Stored data
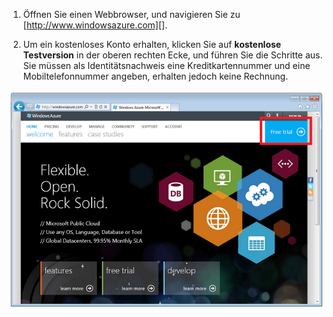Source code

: 1. Öffnen Sie einen Webbrowser, und navigieren Sie zu [http://www.windowsazure.com][].

2. Um ein kostenloses Konto erhalten, klicken Sie auf **kostenlose Testversion** in der oberen rechten Ecke, und führen Sie die Schritte aus. Sie müssen als Identitätsnachweis eine Kreditkartennummer und eine Mobiltelefonnummer angeben, erhalten jedoch keine Rechnung.

 ![Azure-Website][0]


[0]: ./media/create-azure-account/freetrialonwindowsazurehomepage.png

Problem description -
Reproduce exactly the lines from the one with "2. Um ein kostenloses" through the last line of the entries, keeping both of those lines and nothing else.

Solution -
2. Um ein kostenloses Konto erhalten, klicken Sie auf **kostenlose Testversion** in der oberen rechten Ecke, und führen Sie die Schritte aus. Sie müssen als Identitätsnachweis eine Kreditkartennummer und eine Mobiltelefonnummer angeben, erhalten jedoch keine Rechnung.

 ![Azure-Website][0]


[0]: ./media/create-azure-account/freetrialonwindowsazurehomepage.png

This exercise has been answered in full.